I have a summer reading list, and this book was not on it. I moved it into the pole position when I found this on my local library’s shelf. I wasn’t disappointed by the read. Art Inc.: The Essential Guide for Building Your Career as An Artist is a “getting started in your career/business book” — except this book has great design and color throughout. The chapters dealing with the specifics of the art world and the business of art may not have appeal for many people who are not attempting to do that work. The other parts of the good contain solid reminders and sage advice about getting started on a new path.
Moving to a mindset of being a thriving and successful artist and academic entrepreneur requires the same effort and energy to crush the obstacles, myths, and “erroneous assumptions about the way the world works.” The conventional belief about the art world is that “only starving artists create great work.” Entrepreneurs are told to “follow their passion,” and academics are often told that “doing what you love means that you shouldn’t be paid well.” All of those are bad notions and bad ideas. Following your passion can be a bad thing; Cal Newport talks about that. Other scholars have tackled the “doing what you love” mythology. I’m not going to get into that.
What I do think we, as starting entrepreneurs grounded in academia, is to think about what we want to do and what are the mental things blocking us from that. What will it take to be a thriving tenured entrepreneur? Congdon provides some key thoughts that thriving artists should have. I have repurposed them for the tenured academic:
- “Putting effort toward making a living from my moonlighting/side hustle/gigs/consulting allows me to do what I love.”
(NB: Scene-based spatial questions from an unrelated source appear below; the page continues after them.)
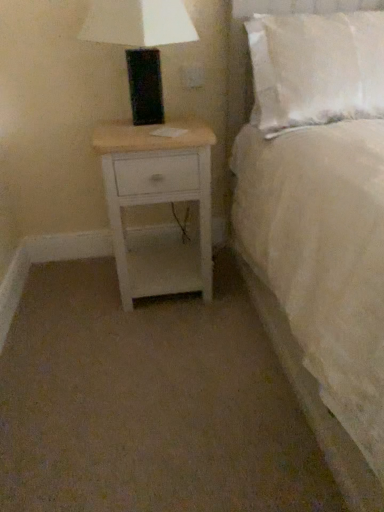
You are a GUI agent. You are given a task and a screenshot of the screen. Output one action in this format:
    pyautogui.click(x=<x>, y=<y>)
    Task: Click on the free space above white wood nightstand at lower left (from a real-world perspective)
    This screenshot has width=384, height=512.
    Given the screenshot: What is the action you would take?
    pyautogui.click(x=156, y=127)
- “I proudly and actively share my talents and skills with the world. Doing this helps me to earn income so I can achieve my goals.”
- “There is no single ‘perfect’ way to be a successful tenured entrepreneur. I will allow myself to explore and discover new creative avenues I might enjoy or I might make income from.”
- “Making good work comes from passion, talent, and hard work.”
I appreciate the wisdom I received from this book and will apply this on my own journey. Art Inc. was worth moving up on the reading list.